The $0.53 is actually less than the $0.55 that voters approved for a tax rate at Town Meeting in 2020. However, given the COVID-19 pandemic that shut down town government and so many businesses, town officials cut spending over the course of the year. When tax bills went out in November, they were calculated with a rate of just $0.51 per $100 of property value. 

So the proposed 2021 tax rate is less than what voters approved in 2020, but slightly above what taxpayers paid last year. 

A special article looks to the future

This year’s warning contains just one unique question for voters, asking them to consider whether Waterbury should allow businesses related to a new legal marketplace for recreational marijuana to operate here. 

Article 8 is worded to encompass retailers and operations licensed to grow and process cannabis products as well.
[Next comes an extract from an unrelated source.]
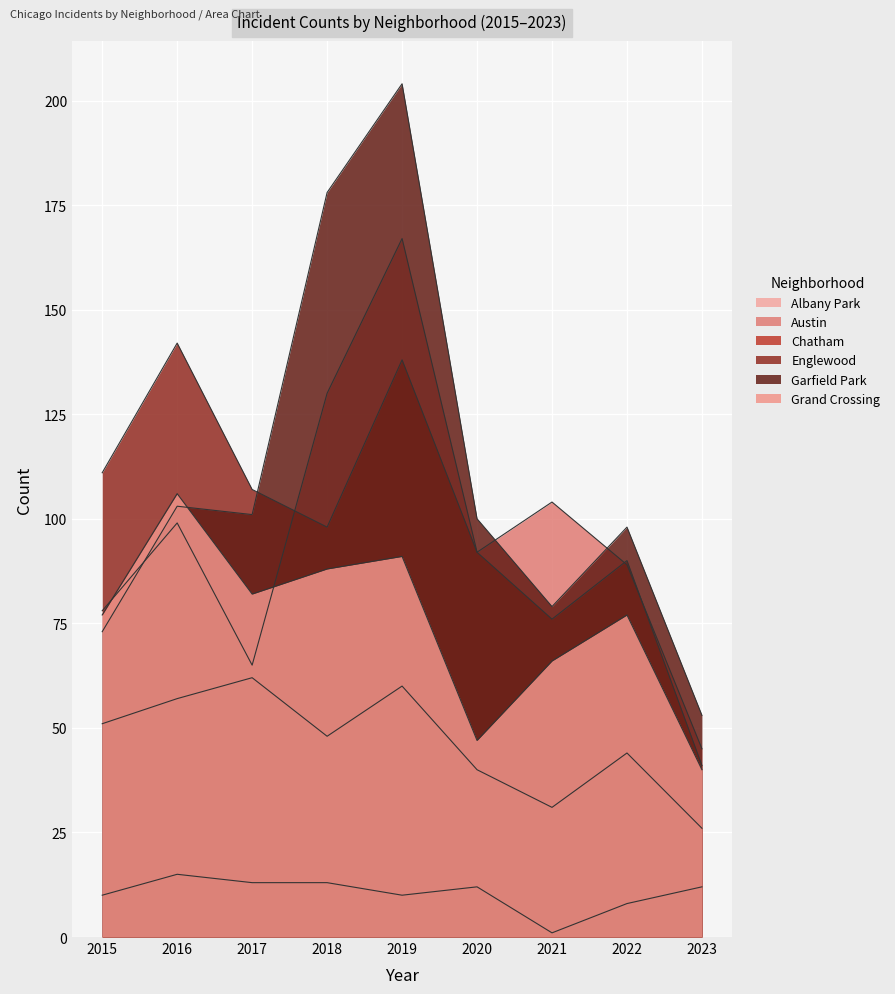

What is the sum of all Englewood values?

895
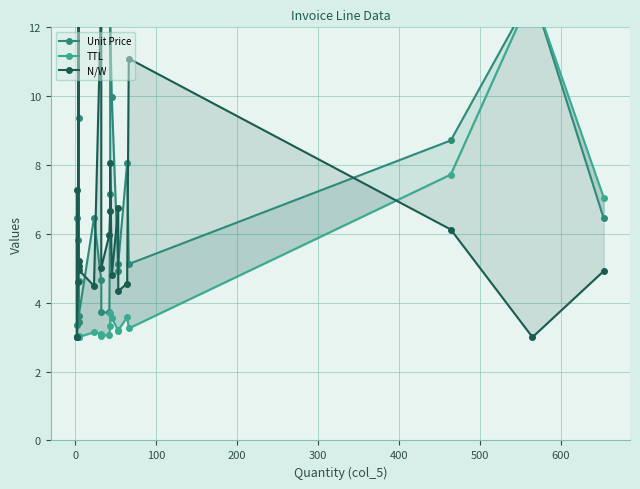

At how many categories does at least one series exceed 10?

5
The question was put in the ballot as the next step following a new state law approved in 2020 that paves the way for the legal cultivation, processing, and retail sales of cannabis in addition to the handful of medical marijuana dispensaries already in place in Vermont. 

Rules governing the new system still must be worked out and a regulatory board to oversee the next steps has not yet been appointed by Gov. Phil Scott. Nonetheless, communities are required to hold a vote in order to “opt in” so that new businesses can be established as the marketplace is established over the next year or so. 

The select board has heard from several individuals interested in establishing new cannabis businesses and agreed to pose the question to voters to determine early in the process whether the community is open to new commerce that the state law will permit.